## TRY IT:
In the records that follow, the lines from the one containing "Formula (1.3.8) is" to the one containing "https://doi.org/10.1017/9781009004305.003 Published online", inclusive, are to be given again exactly.

-- Opening Marker --

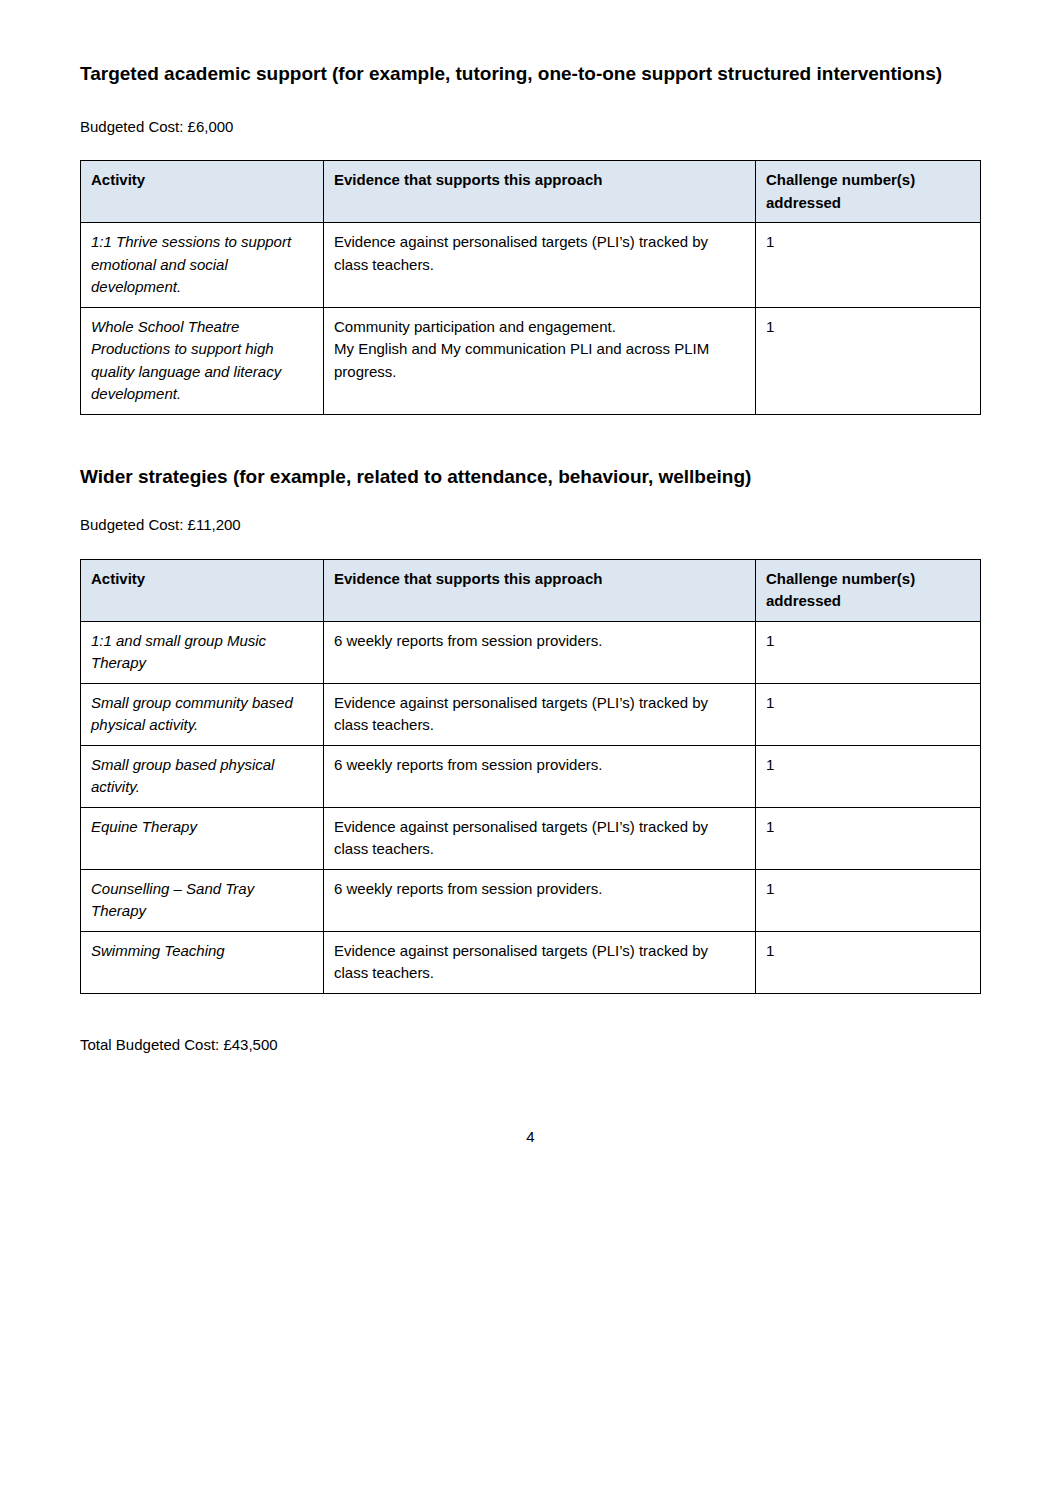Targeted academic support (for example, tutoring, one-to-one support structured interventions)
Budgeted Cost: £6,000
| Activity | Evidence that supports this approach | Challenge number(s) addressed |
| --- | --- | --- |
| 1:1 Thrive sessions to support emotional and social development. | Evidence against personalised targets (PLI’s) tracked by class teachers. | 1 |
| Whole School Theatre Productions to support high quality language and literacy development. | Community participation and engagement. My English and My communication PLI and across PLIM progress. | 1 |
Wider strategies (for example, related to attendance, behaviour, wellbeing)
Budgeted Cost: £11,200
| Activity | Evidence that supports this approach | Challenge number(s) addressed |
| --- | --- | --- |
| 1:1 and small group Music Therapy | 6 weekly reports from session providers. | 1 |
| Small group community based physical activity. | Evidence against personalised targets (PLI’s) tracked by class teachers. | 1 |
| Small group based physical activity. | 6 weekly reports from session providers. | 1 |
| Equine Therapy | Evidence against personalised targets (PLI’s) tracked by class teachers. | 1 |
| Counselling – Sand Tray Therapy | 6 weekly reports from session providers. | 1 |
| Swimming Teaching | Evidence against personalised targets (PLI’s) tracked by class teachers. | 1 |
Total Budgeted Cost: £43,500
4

-- Closing Marker --
-- Opening Marker --

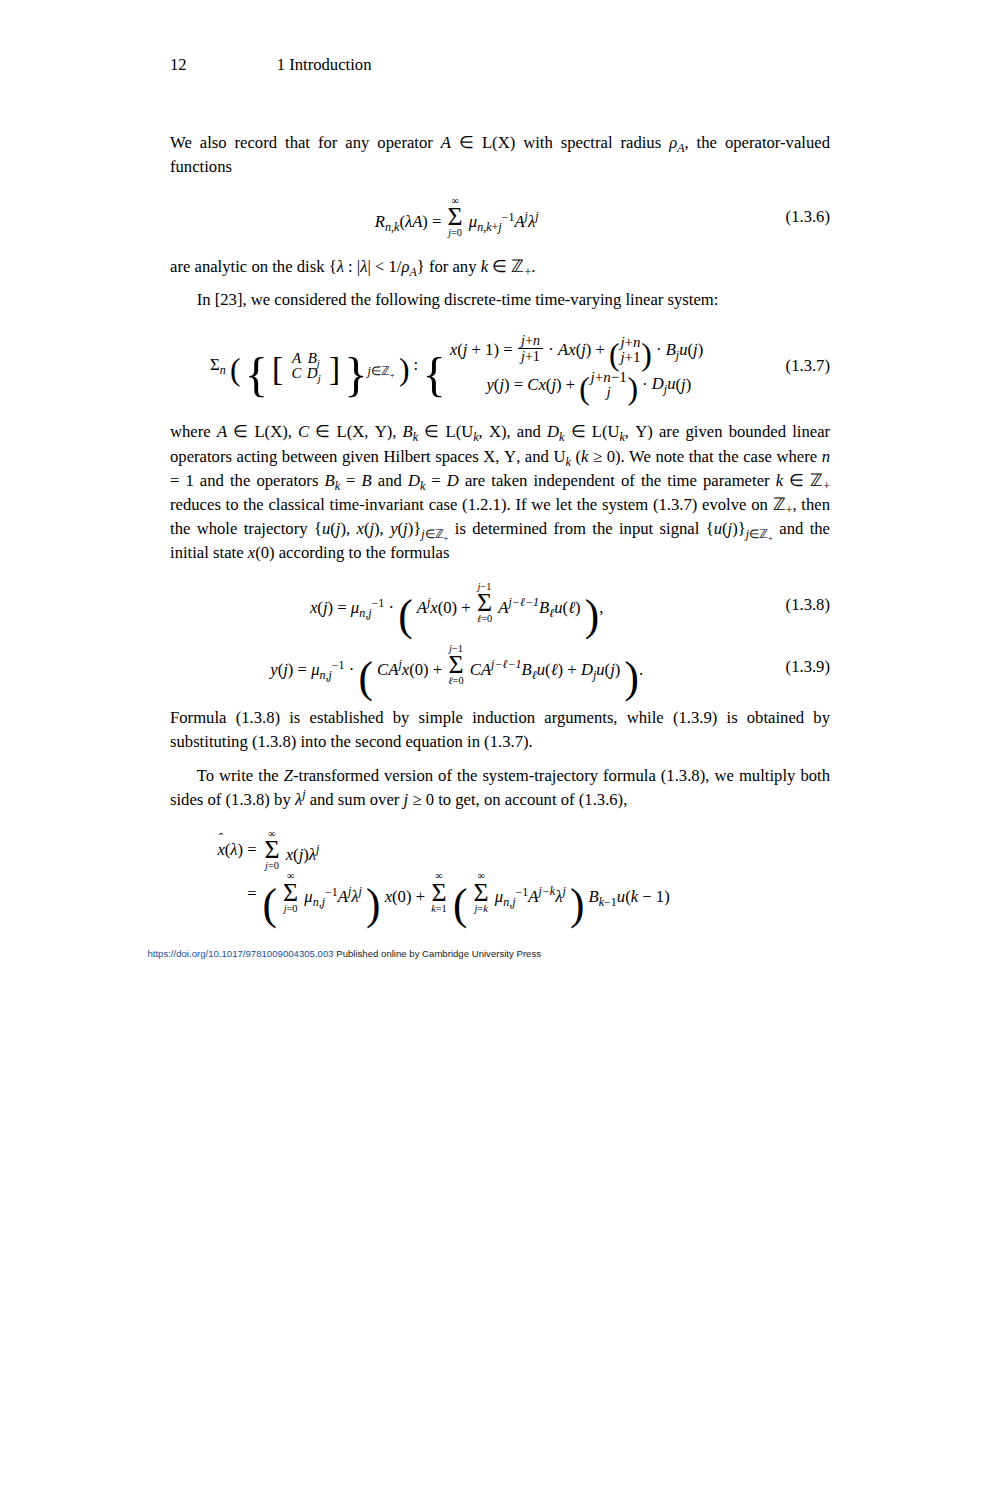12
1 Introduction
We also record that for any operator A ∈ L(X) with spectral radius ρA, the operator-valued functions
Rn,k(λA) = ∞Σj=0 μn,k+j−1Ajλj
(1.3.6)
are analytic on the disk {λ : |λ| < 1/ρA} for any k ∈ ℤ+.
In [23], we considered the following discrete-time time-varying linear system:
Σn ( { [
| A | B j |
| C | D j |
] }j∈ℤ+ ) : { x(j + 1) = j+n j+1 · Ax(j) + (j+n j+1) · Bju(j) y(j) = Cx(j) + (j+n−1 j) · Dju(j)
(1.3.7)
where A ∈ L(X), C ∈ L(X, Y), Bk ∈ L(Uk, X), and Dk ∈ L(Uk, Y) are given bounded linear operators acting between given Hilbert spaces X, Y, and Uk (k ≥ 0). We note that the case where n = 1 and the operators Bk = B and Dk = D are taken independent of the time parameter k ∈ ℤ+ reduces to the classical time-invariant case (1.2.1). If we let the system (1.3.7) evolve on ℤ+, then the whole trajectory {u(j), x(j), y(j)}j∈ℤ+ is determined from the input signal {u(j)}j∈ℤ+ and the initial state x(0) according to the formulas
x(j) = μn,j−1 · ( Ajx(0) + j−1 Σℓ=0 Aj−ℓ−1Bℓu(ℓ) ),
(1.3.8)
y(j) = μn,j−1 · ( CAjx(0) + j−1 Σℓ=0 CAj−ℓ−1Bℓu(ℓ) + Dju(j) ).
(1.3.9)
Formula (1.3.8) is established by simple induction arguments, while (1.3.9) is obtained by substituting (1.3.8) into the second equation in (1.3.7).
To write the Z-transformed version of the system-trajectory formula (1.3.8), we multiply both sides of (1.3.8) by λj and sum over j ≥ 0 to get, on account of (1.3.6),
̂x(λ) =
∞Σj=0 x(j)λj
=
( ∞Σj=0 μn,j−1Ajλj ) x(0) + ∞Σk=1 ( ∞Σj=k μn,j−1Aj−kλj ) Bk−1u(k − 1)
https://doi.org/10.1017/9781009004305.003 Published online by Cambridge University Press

-- Closing Marker --

## RESPONSE BELOW:
Formula (1.3.8) is established by simple induction arguments, while (1.3.9) is obtained by substituting (1.3.8) into the second equation in (1.3.7).
To write the Z-transformed version of the system-trajectory formula (1.3.8), we multiply both sides of (1.3.8) by λj and sum over j ≥ 0 to get, on account of (1.3.6),
̂x(λ) =
∞Σj=0 x(j)λj
=
( ∞Σj=0 μn,j−1Ajλj ) x(0) + ∞Σk=1 ( ∞Σj=k μn,j−1Aj−kλj ) Bk−1u(k − 1)
https://doi.org/10.1017/9781009004305.003 Published online by Cambridge University Press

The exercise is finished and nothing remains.